▶ Blok Teks:
Skip ke Konten

Riset: Perpaduan Translanguaging dan Imersi Ciptakan Pembelajaran Inggris Adaptif di Kelas Multilingual

16 Desember 2025 oleh
Fikruzzamansaleh

Di tengah hiruk-pikuk kehidupan kampus yang semakin mengglobal, penguasaan bahasa Inggris telah menjadi sebuah keniscayaan. Namun, realitas kelas bahasa di Indonesia seringkali diwarnai oleh keberagaman latar belakang linguistik mahasiswa, mulai dari bahasa daerah hingga bahasa Indonesia sebagai bahasa nasional. Bagaimana para pengajar menavigasi kompleksitas ini agar mahasiswa tidak hanya menguasai tata bahasa, tetapi juga mampu berkomunikasi secara luwes dan percaya diri?


Dalam riset berjudul “How Translanguaging and Immersion Are Applied in Multilingual English Classrooms: A Case Study from Indonesia” yang dilakukan oleh Yulie Asni, Hasmi Rezkiani Nur Amalia dari IAIN Parepare, terungkap sebuah pendekatan pedagogis yang menarik. Studi ini menyoroti bagaimana strategi translanguaging (pencampuran bahasa) dan language immersion (pencelupan bahasa) diterapkan secara dinamis di kelas bahasa Inggris multilingual, bukan sebagai metode yang saling bertentangan, melainkan sebagai alat yang saling melengkapi.

▶ Data Mentah:
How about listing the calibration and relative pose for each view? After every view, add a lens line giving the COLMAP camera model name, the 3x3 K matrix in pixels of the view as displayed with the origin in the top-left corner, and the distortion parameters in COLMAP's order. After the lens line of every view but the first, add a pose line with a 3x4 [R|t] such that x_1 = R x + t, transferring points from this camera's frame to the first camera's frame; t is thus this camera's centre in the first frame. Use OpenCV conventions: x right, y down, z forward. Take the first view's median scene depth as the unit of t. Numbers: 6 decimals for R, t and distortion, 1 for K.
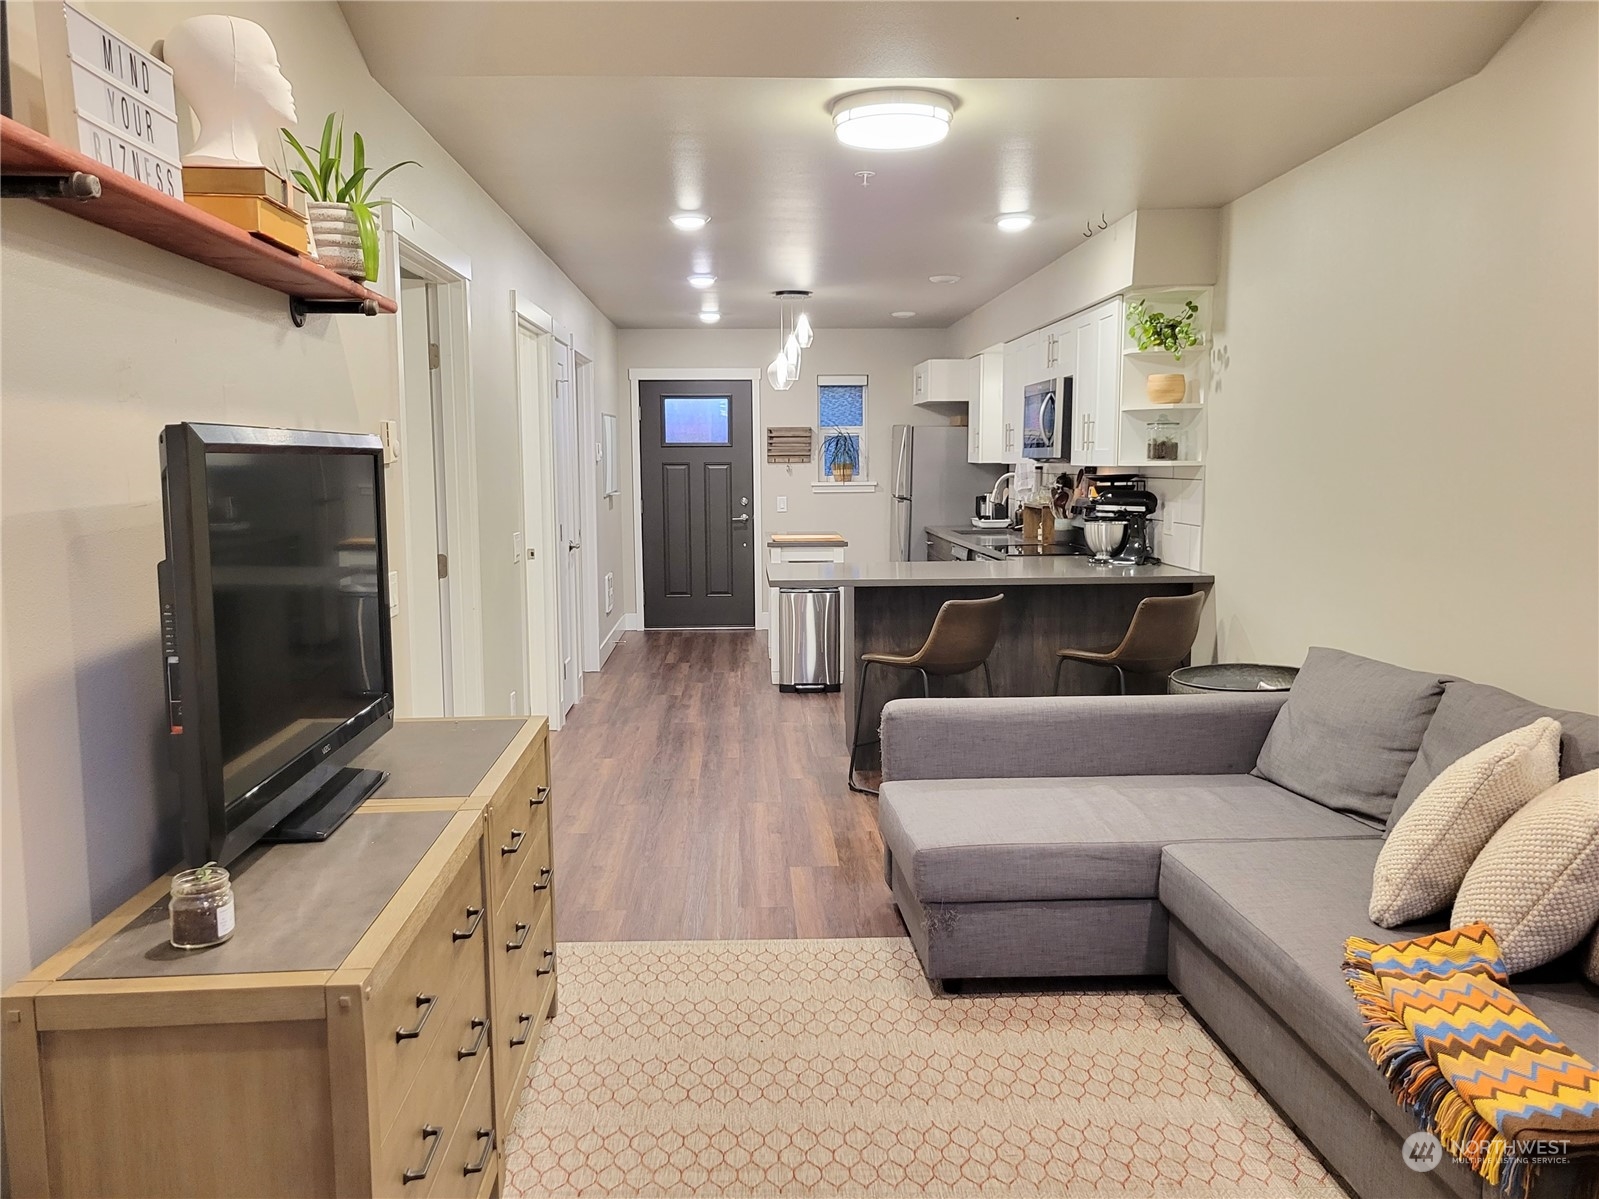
lens RADIAL K [[1214.1, 0, 797.6], [0, 1214.1, 611.7], [0, 0, 1]] dist [0.053799, -0.005472]
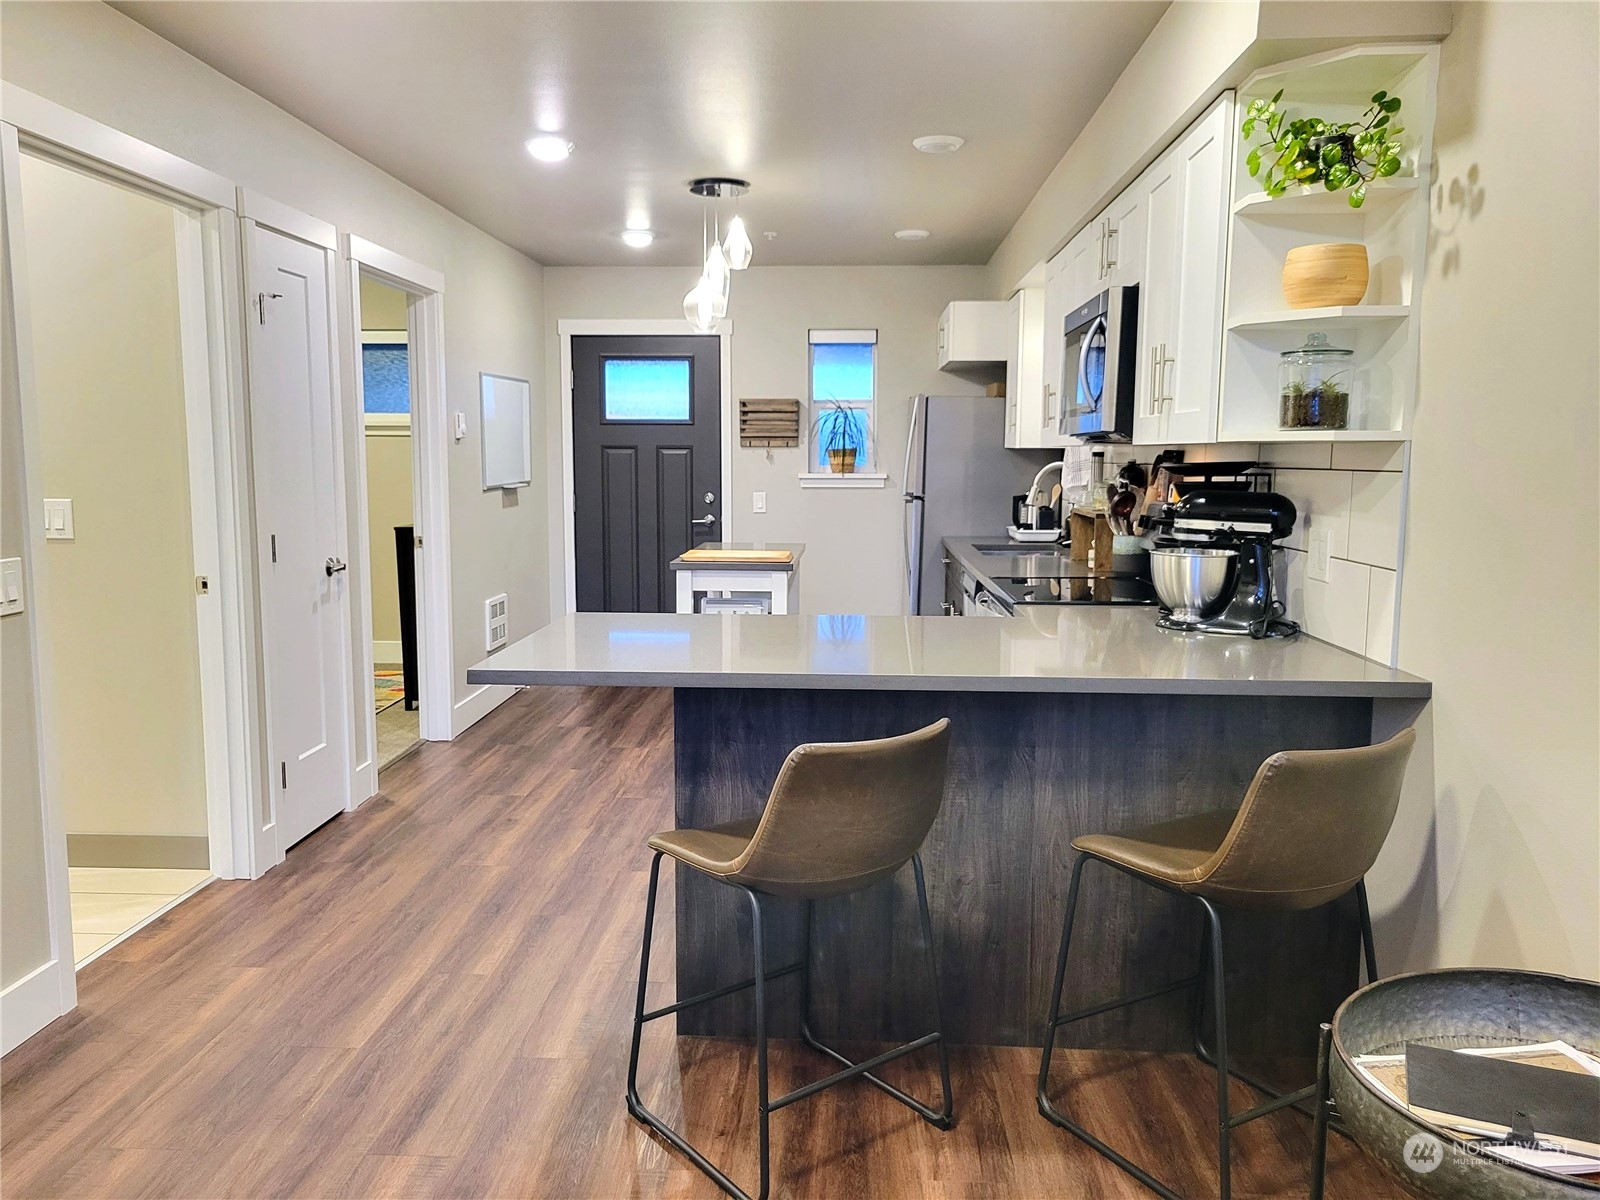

▶ Rincian Latihan:
Ganti "pedagogis" dengan "didaktis" pada bagian teks riset translanguaging antara "Dalam riset berjudul" dan "yang saling melengkapi.", inklusif, lalu tuliskan kembali bagian itu. Baris-baris data tersebut tidak diperlukan.

▶ Hasil Keluaran:
Dalam riset berjudul “How Translanguaging and Immersion Are Applied in Multilingual English Classrooms: A Case Study from Indonesia” yang dilakukan oleh Yulie Asni, Hasmi Rezkiani Nur Amalia dari IAIN Parepare, terungkap sebuah pendekatan didaktis yang menarik. Studi ini menyoroti bagaimana strategi translanguaging (pencampuran bahasa) dan language immersion (pencelupan bahasa) diterapkan secara dinamis di kelas bahasa Inggris multilingual, bukan sebagai metode yang saling bertentangan, melainkan sebagai alat yang saling melengkapi.